NY原油先物が3年8カ月ぶりの高値に 終値98ドル台を突破
ニューヨーク共同 - 13日のニューヨーク・マーカンタイル取引所における原油先物相場は3日連続で上昇を記録し、市場の指標となる米国産標準油種(WTI)の4月渡し価格は、前日比で2.98ドル高の1バレル当たり98.71ドルで取引を終了しました。この終値は、約3年8カ月ぶりの高値水準となり、市場関係者の注目を集めています。
中東情勢の悪化が供給懸念を煽る
相場上昇の背景には、イランによるホルムズ海峡の封鎖が継続していることが大きく影響しています。中東地域の情勢悪化に伴い、原油供給の混乱が長期化するのではないかとの強い警戒感が市場に広がり、買い注文が優勢となっています。

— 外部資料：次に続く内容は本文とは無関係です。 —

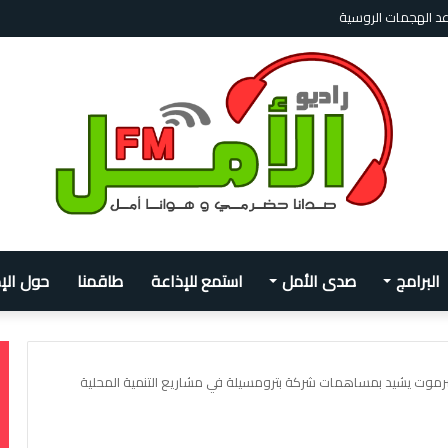
اعد الهجمات الروسية
البرامج
صدى الأمل
استمع للإذاعة
طاقمنا
حول الإ
رموت يشيد بمساهمات شركة بترومسيلة في مشاريع التنمية المحلية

米紙ウォールストリート・ジャーナル電子版の報道によれば、イランがホルムズ海峡での攻撃を激化させていることを受け、米国が海兵隊と追加の軍艦を中東に派遣する方針を明らかにしました。この動きが、地域情勢の一段の悪化を予感させ、供給網への不安を増幅させています。
供給混乱の長期化リスクが市場を動かす
現在の市場環境では、以下の要因が原油価格の上昇を後押ししています:
- ホルムズ海峡を巡る地政学的リスクの高まり
- 中東における軍事緊張の継続的悪化
- 供給チェーンへの潜在的影響に対する投資家の懸念
- エネルギー需要の世界的な回復傾向
これらの要素が複合的に作用し、原油先物市場では買い優勢の流れが定着しています。特に、供給混乱が数カ月単位で長期化する可能性についての見方が強まっており、価格の下支え要因となっています。
今後の展開としては、中東情勢の推移が原油相場の最大の変数となる見通しです。国際社会による外交努力や軍事プレゼンスの強化など、地域の安定化に向けた動きが注目されますが、短期的には供給懸念が解消される兆しは見えず、高値圏での推移が続く可能性が高いと分析されています。